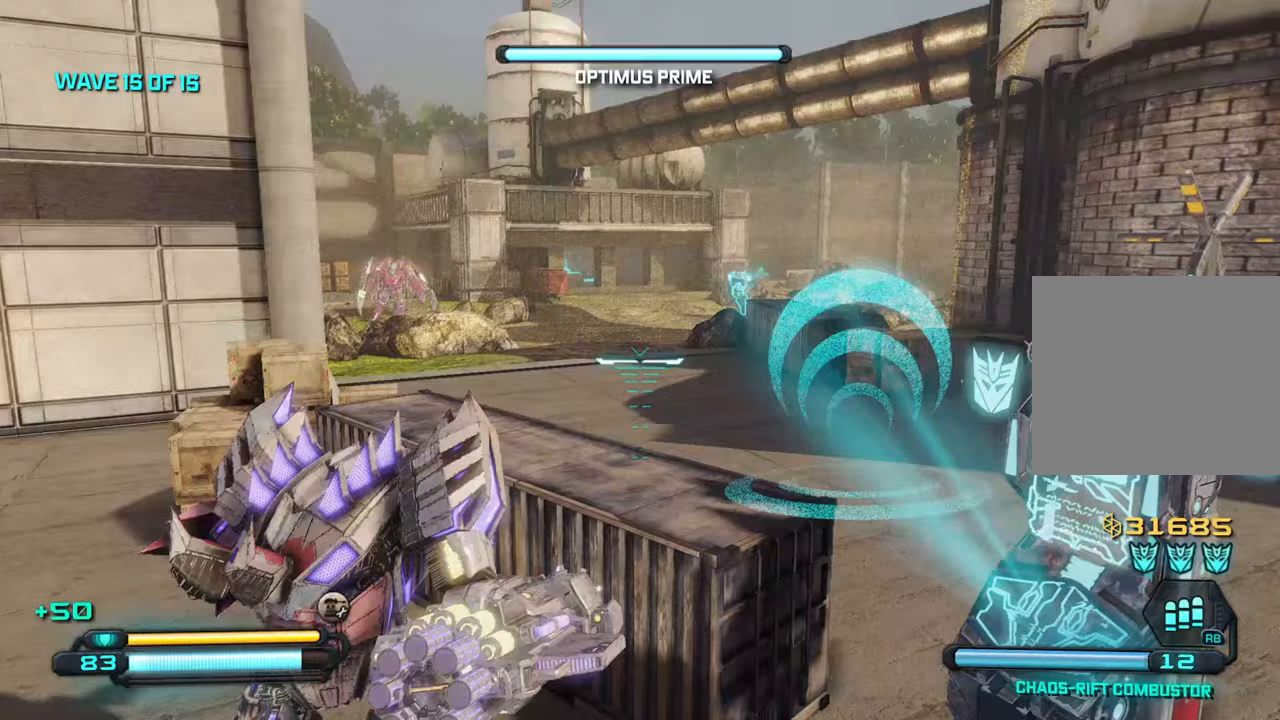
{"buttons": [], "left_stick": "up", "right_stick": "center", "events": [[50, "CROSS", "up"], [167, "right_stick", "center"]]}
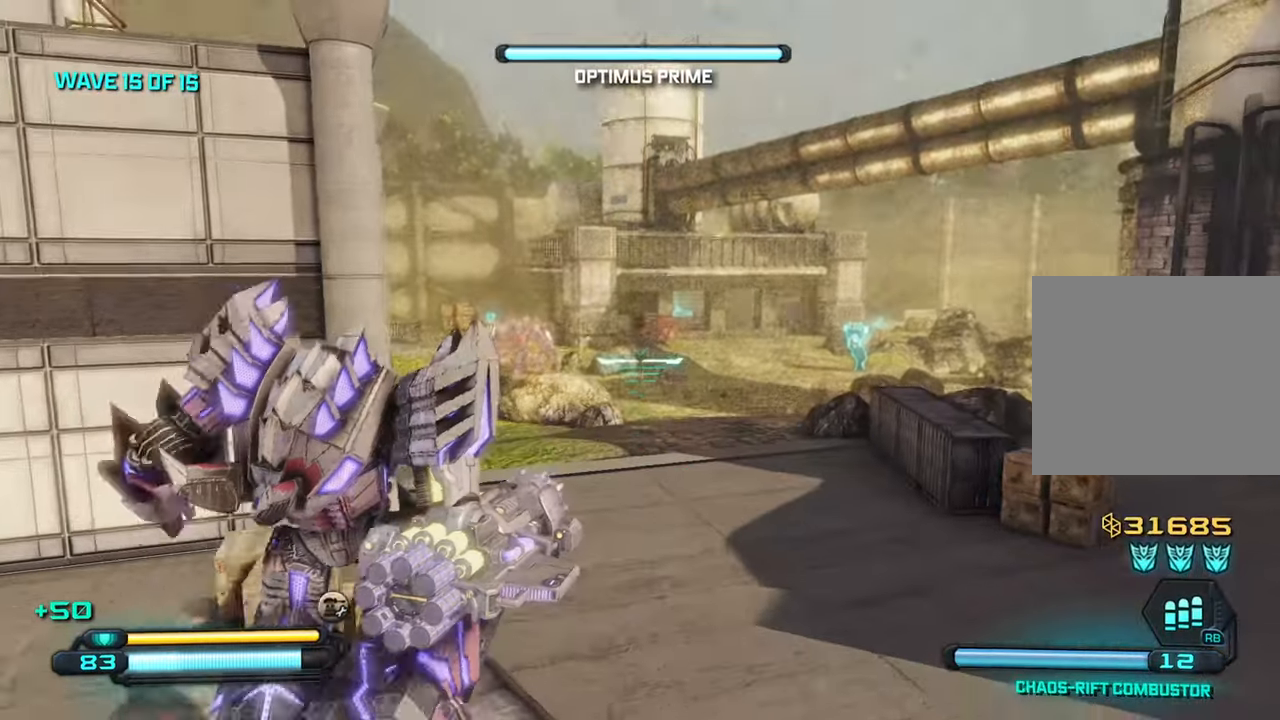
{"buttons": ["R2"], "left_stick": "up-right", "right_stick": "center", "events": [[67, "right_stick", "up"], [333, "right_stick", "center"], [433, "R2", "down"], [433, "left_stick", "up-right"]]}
...
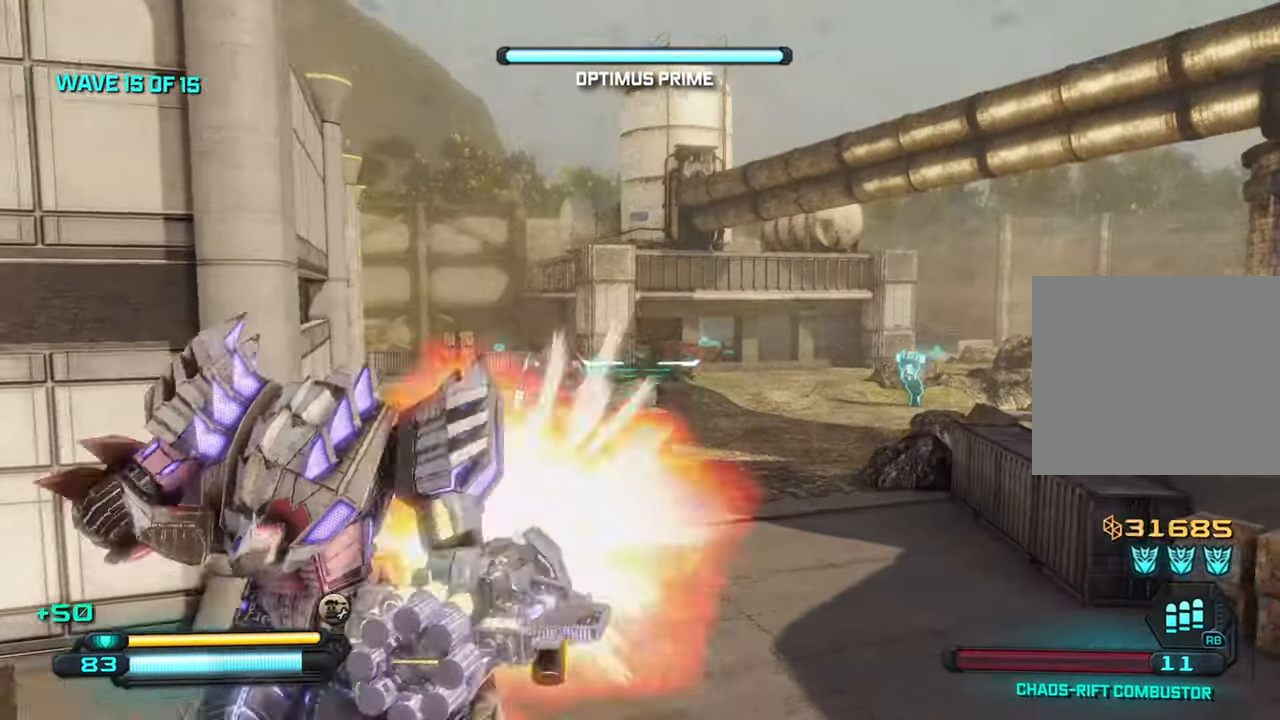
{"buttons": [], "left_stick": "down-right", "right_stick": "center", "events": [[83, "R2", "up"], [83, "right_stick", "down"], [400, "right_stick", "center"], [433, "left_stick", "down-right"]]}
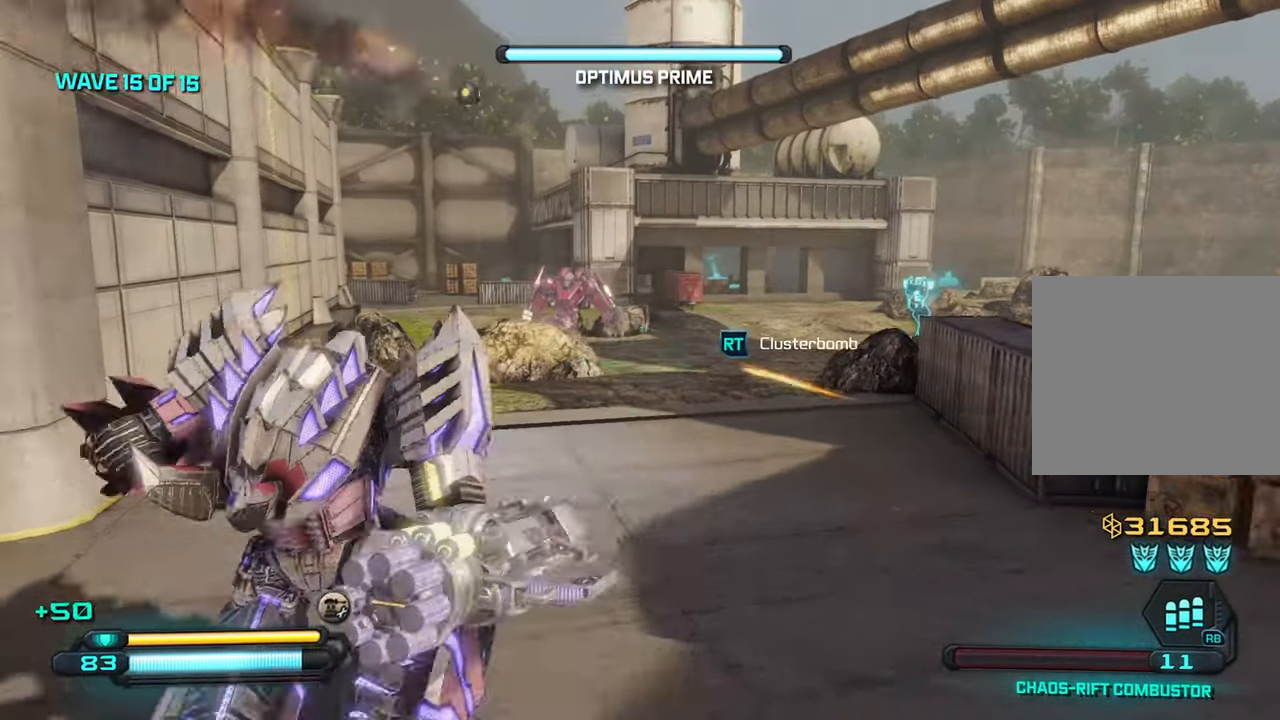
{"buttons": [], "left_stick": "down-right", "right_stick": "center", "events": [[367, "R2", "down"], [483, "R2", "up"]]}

#### TASK BRIEF:
Filter the records above and copy every line that contains the word "down".

#### WRITTEN ANSWER:
{"buttons": ["R2"], "left_stick": "up-right", "right_stick": "center", "events": [[67, "right_stick", "up"], [333, "right_stick", "center"], [433, "R2", "down"], [433, "left_stick", "up-right"]]}
{"buttons": [], "left_stick": "down-right", "right_stick": "center", "events": [[83, "R2", "up"], [83, "right_stick", "down"], [400, "right_stick", "center"], [433, "left_stick", "down-right"]]}
{"buttons": [], "left_stick": "down-right", "right_stick": "center", "events": [[367, "R2", "down"], [483, "R2", "up"]]}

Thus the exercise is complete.